*** Opening of DATA UNDER STUDY ***
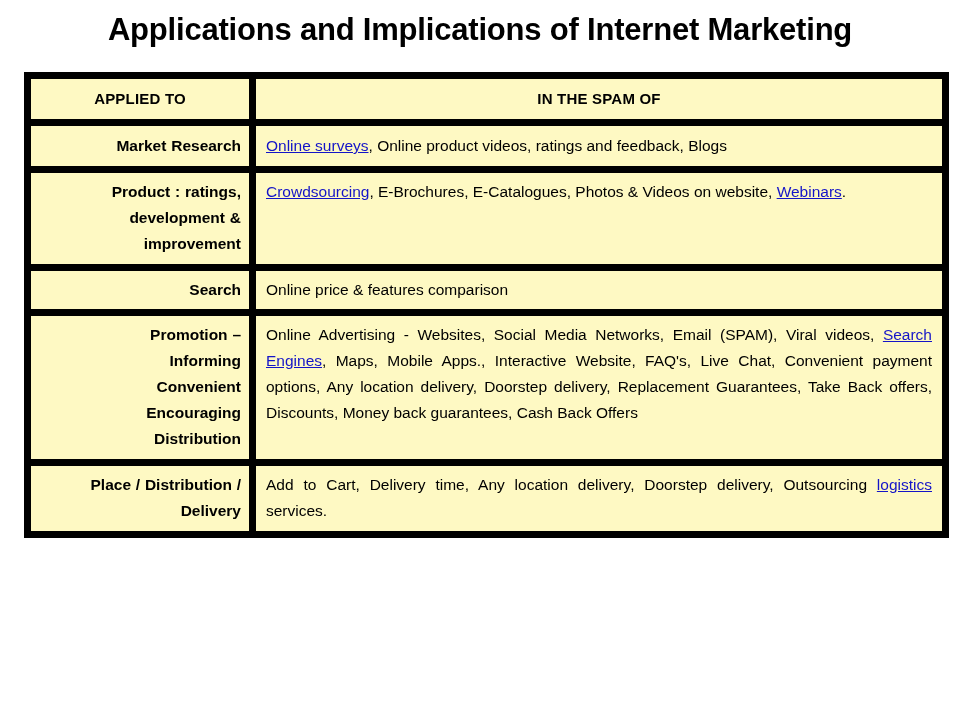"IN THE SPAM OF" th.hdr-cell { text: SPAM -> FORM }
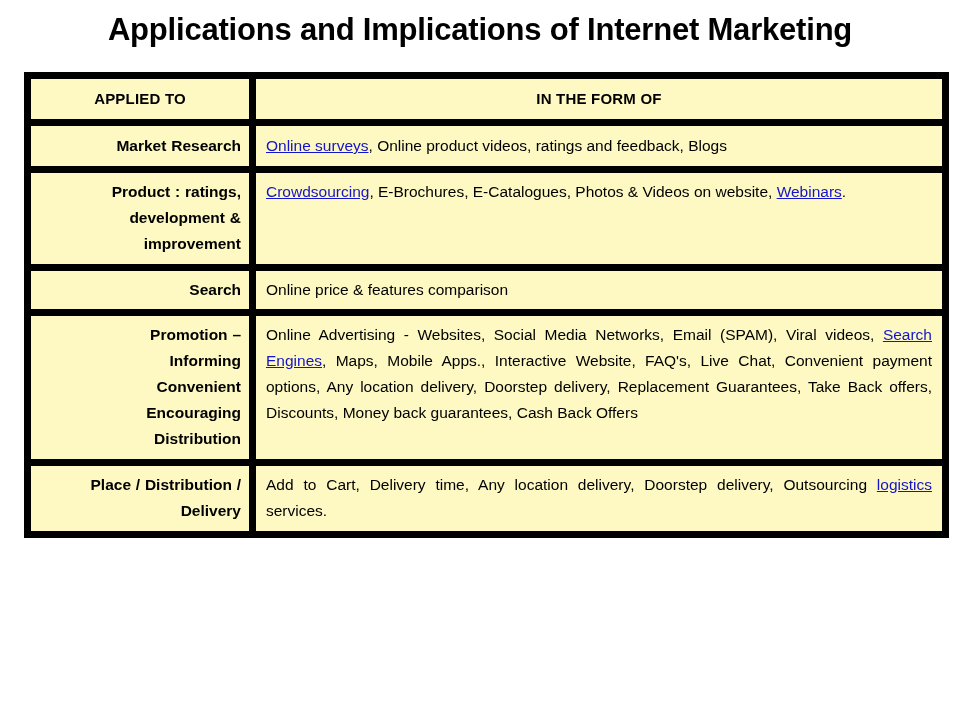"Online surveys" a.lnk { text: Online -> Pricing }
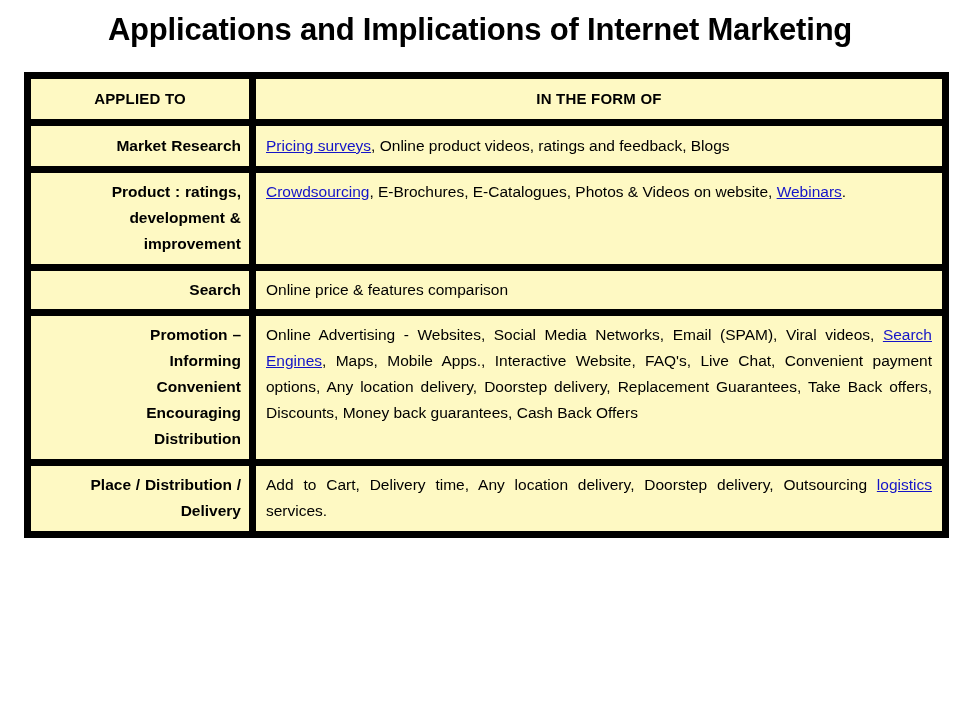"Place / Distribution /" tr.row-place { html: <tr> <td><span>Place / Distribution /</span><br><span>Delivery</span></td> <td><span>Add to Cart, Delivery time, Any location delivery, Doorstep delivery, Outsourcing </span><a>logistics </a><span>services.</span></td> </tr> -> none }
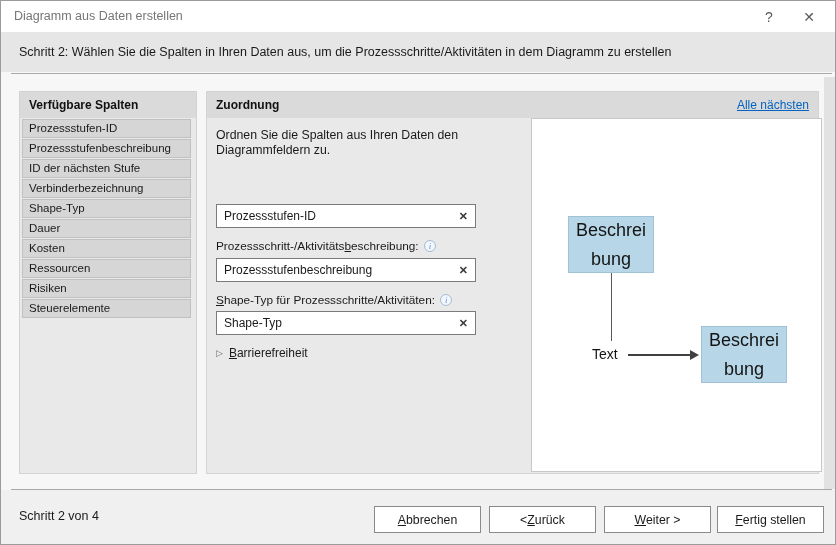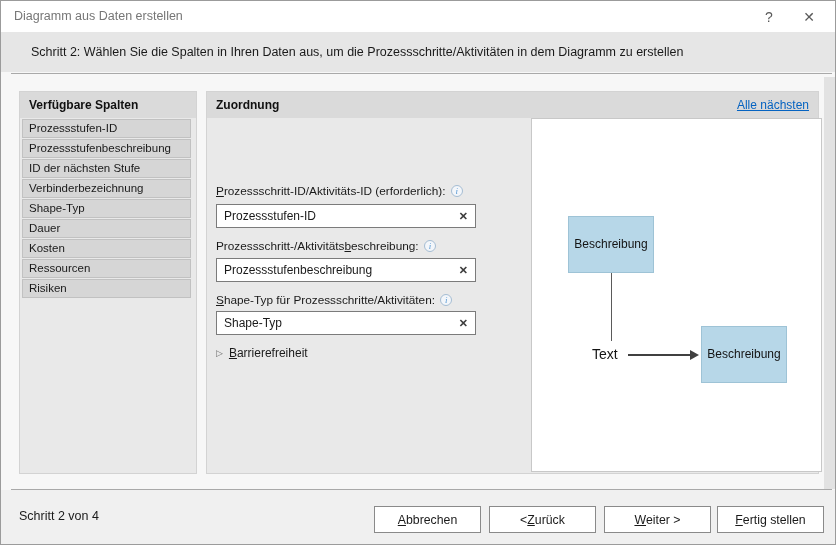"Schritt 2: Wählen Sie die" .banner { padding-left: 30px -> 18px }
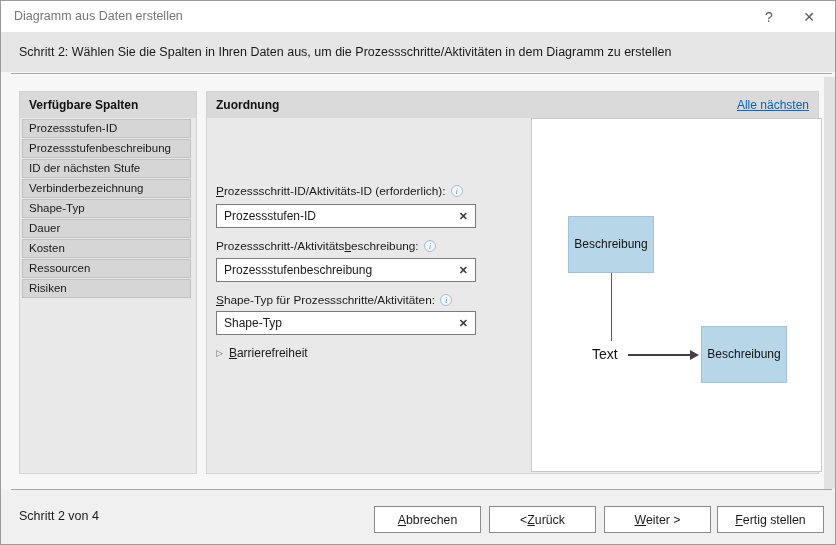"Ordnen Sie die Spalten aus" p.instruction { html: none -> <p>Ordnen Sie die Spalten aus Ihren Daten den Diagrammfeldern zu.</p> }
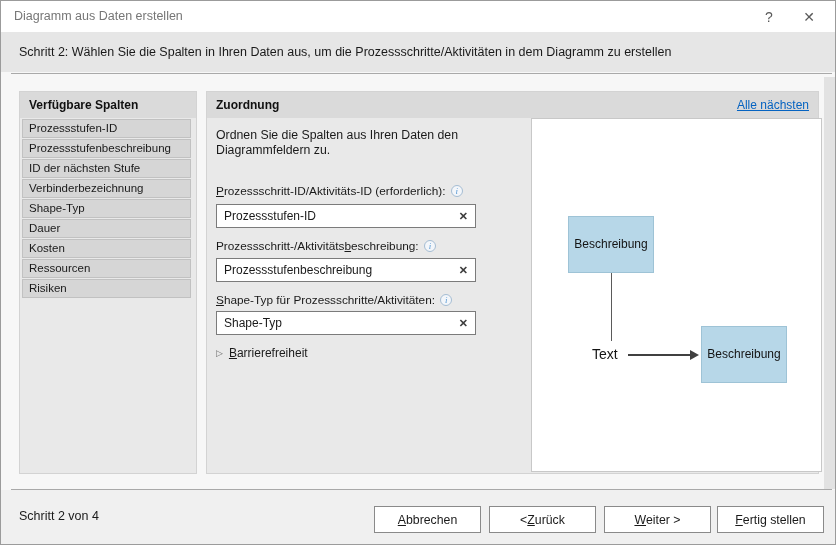"Prozessschritt-ID/Aktivitäts-ID" div.field-label { html: <div> <span></span><span>P</span><span>rozessschritt-ID/Aktivitäts-ID (erforderlich):</span> <span>i</span> </div> -> none }
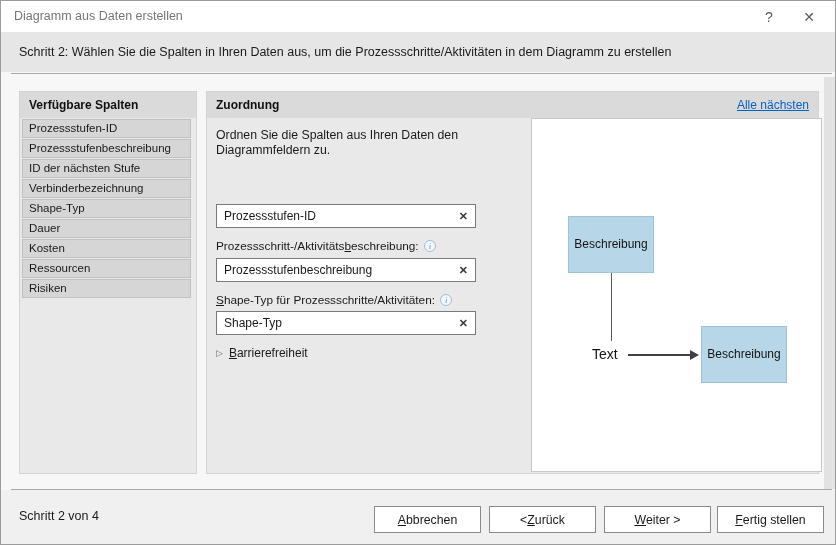"Beschreibung" .pshape { font-size: 12px -> 18px }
*** Close of DATA UNDER STUDY ***
■ WORK TASK ■
Return all the data exactly, and keep the pictures out.

■ YOUR SOLUTION ■
"IN THE SPAM OF" th.hdr-cell { text: SPAM -> FORM }
"Online surveys" a.lnk { text: Online -> Pricing }
"Place / Distribution /" tr.row-place { html: <tr> <td><span>Place / Distribution /</span><br><span>Delivery</span></td> <td><span>Add to Cart, Delivery time, Any location delivery, Doorstep delivery, Outsourcing </span><a>logistics </a><span>services.</span></td> </tr> -> none }
"Schritt 2: Wählen Sie die" .banner { padding-left: 30px -> 18px }
"Ordnen Sie die Spalten aus" p.instruction { html: none -> <p>Ordnen Sie die Spalten aus Ihren Daten den Diagrammfeldern zu.</p> }
"Prozessschritt-ID/Aktivitäts-ID" div.field-label { html: <div> <span></span><span>P</span><span>rozessschritt-ID/Aktivitäts-ID (erforderlich):</span> <span>i</span> </div> -> none }
"Beschreibung" .pshape { font-size: 12px -> 18px }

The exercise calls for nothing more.